:: EXERCISE OBJECTIVE ::
Revise the entries between the line holding "To the nearest" and the end of the entries, inclusive, replacing "series" with "data series" and keeping everything else unchanged. Leave the pictures out of your answer.
PROVIDED RECORDS section start
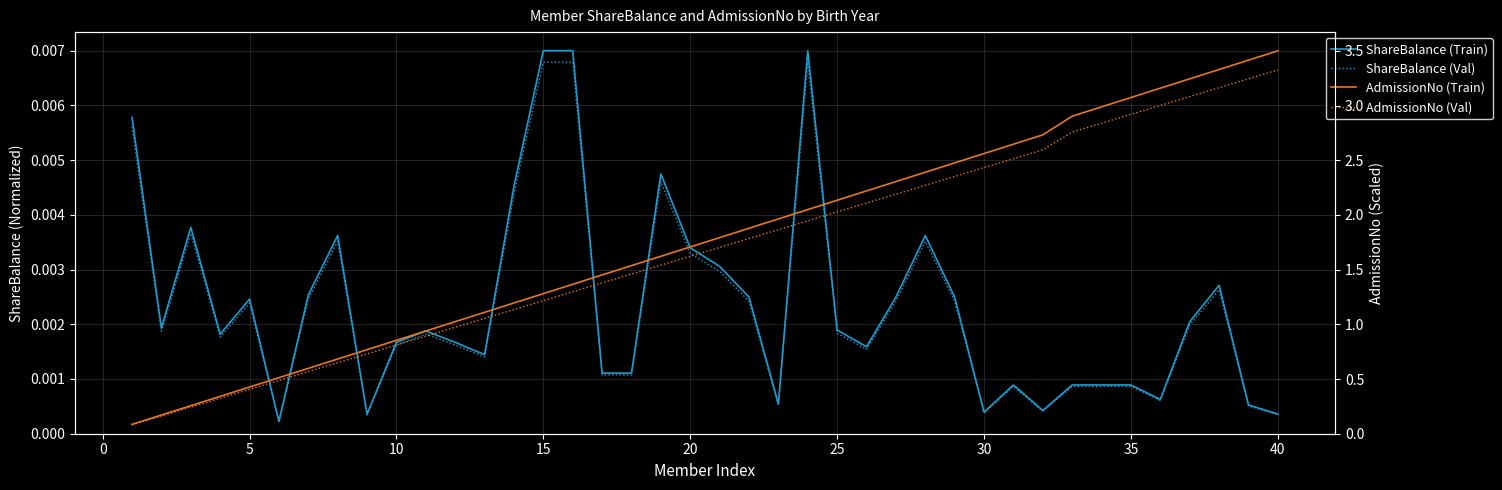

How many lines are shown in the chart?

4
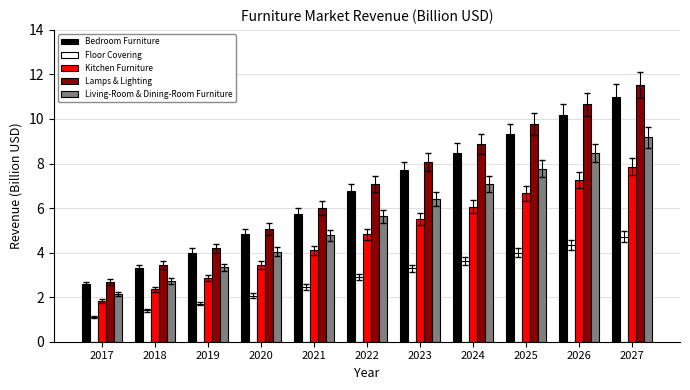

What is the difference between the second highest and minimum values in the Floor Covering series?

3.3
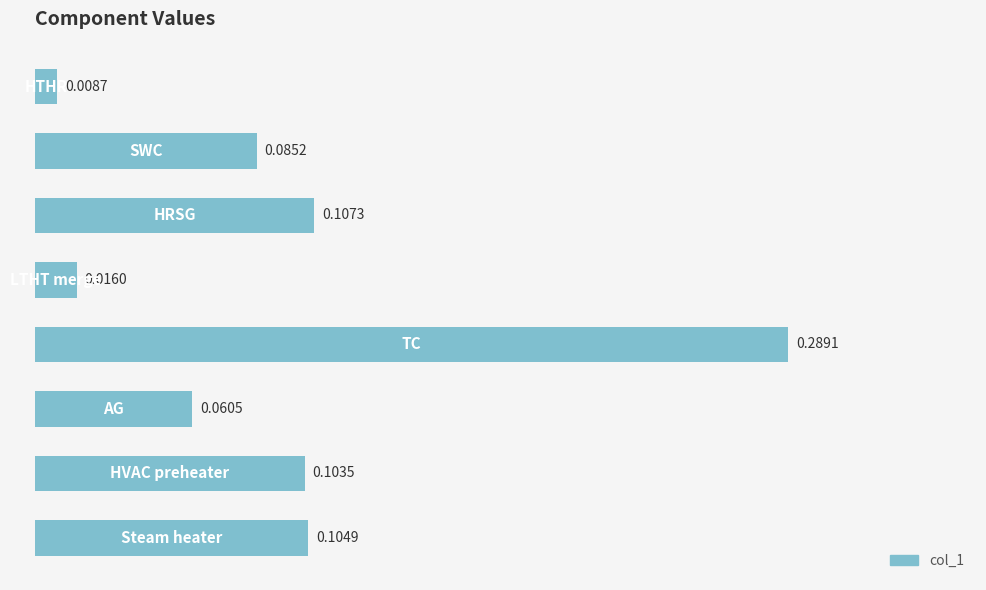

What is the sum of all values?

0.8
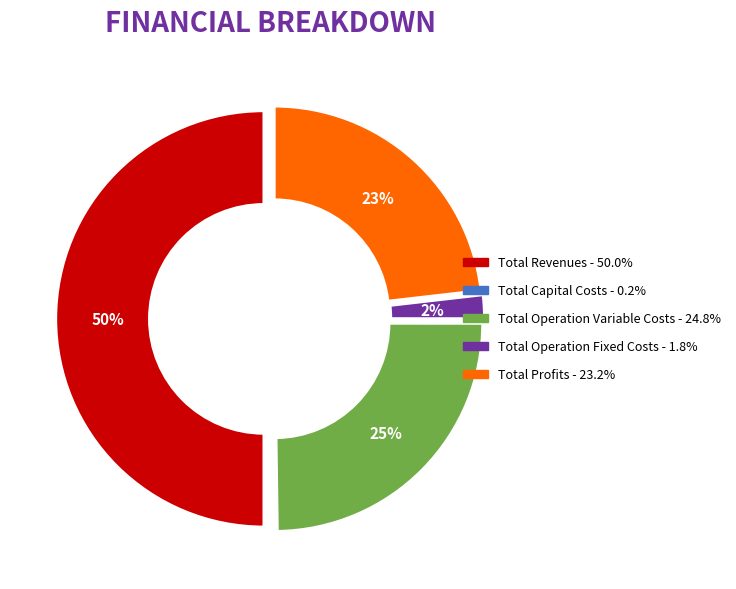

To the nearest percent, what percentage of the pie is Total Operation Fixed Costs?

2%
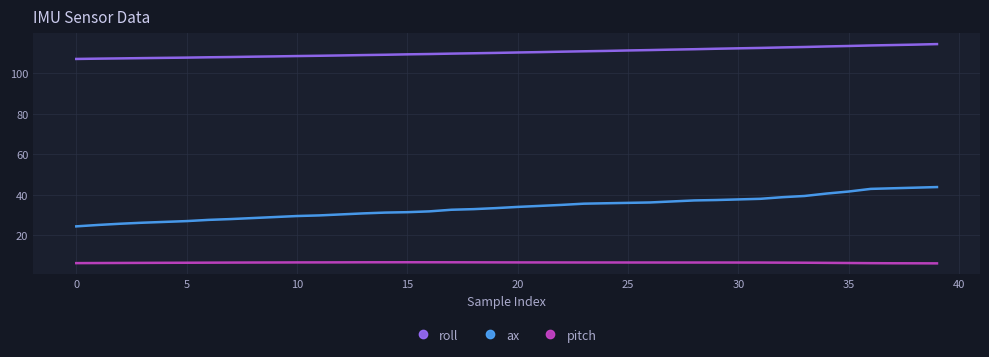

Which series has the widest spread of values?

ax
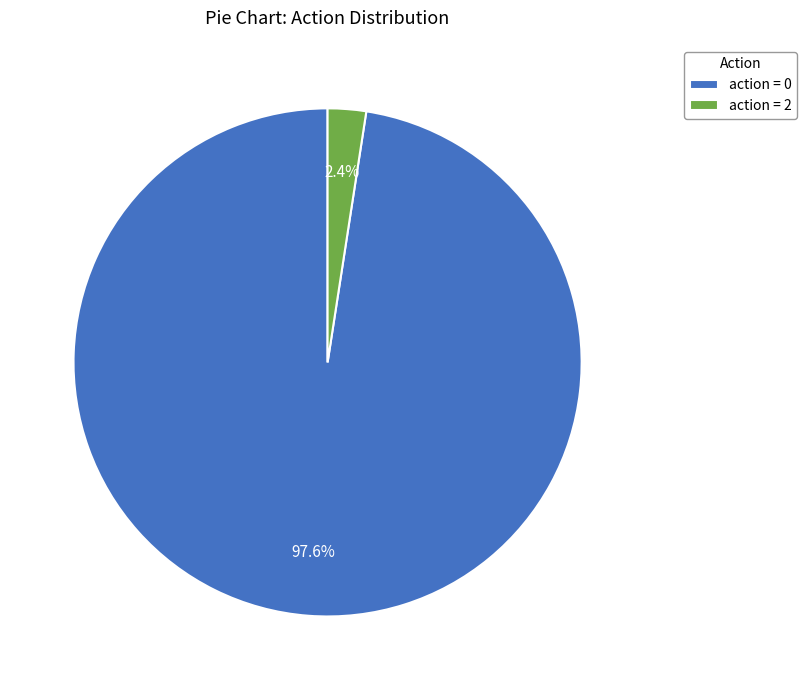

Rank the categories by value from lowest to highest.

action = 2, action = 0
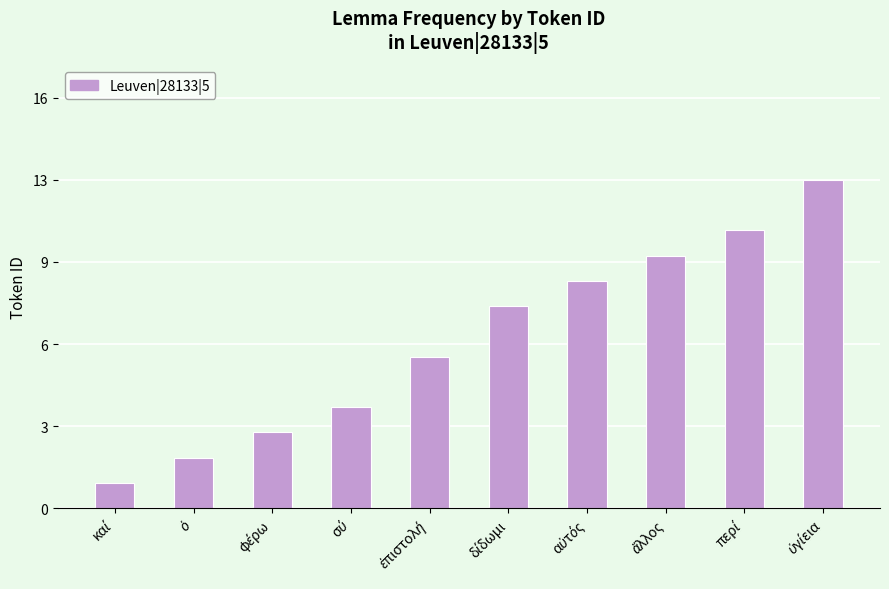

Reading left to right, what are all the values shown in this chart?

καί=1	ὁ=2	φέρω=3	σύ=4	ἐπιστολή=6	δίδωμι=8	αὐτός=9	ἄλλος=10	περί=11	ὑγίεια=13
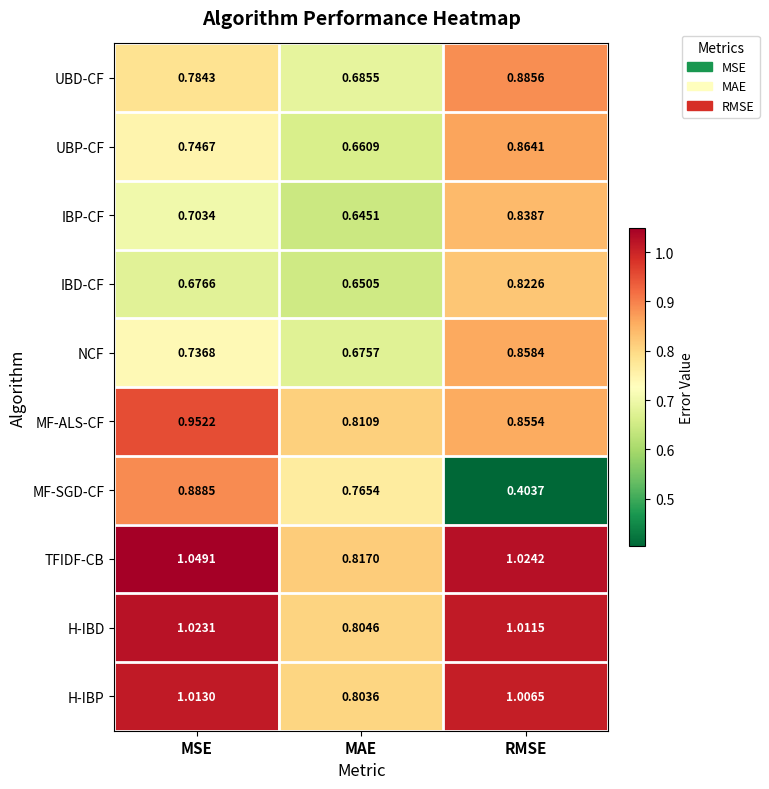

Which series changed the most between MSE and RMSE?

MF-SGD-CF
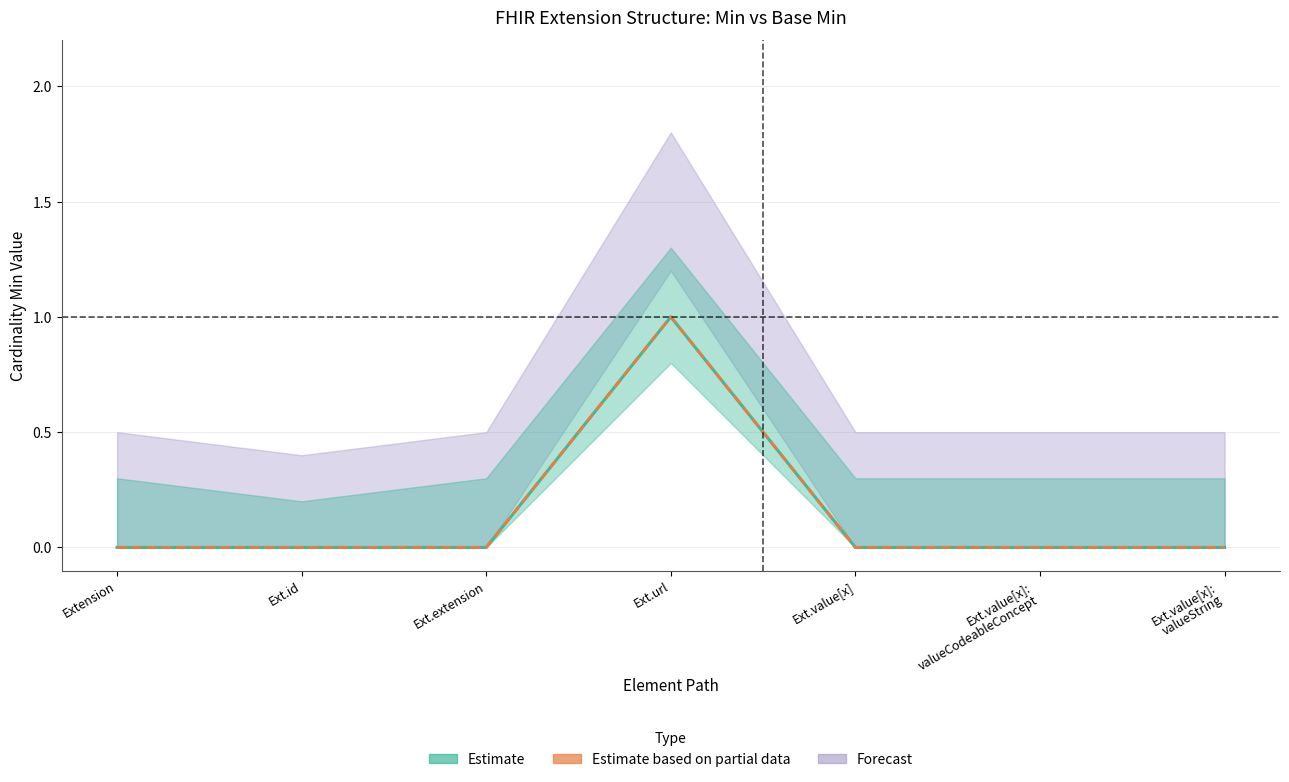

True or false: Base Min (Estimate) has more than 0 interior local peaks.

True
PROVIDED RECORDS section end
:: EXERCISE SOLUTION ::
To the nearest percent, what percentage of the pie is Total Operation Fixed Costs?

2%

Which data series has the widest spread of values?

ax

Rank the categories by value from lowest to highest.

action = 2, action = 0

Reading left to right, what are all the values shown in this chart?

καί=1	ὁ=2	φέρω=3	σύ=4	ἐπιστολή=6	δίδωμι=8	αὐτός=9	ἄλλος=10	περί=11	ὑγίεια=13

Which data series changed the most between MSE and RMSE?

MF-SGD-CF

True or false: Base Min (Estimate) has more than 0 interior local peaks.

True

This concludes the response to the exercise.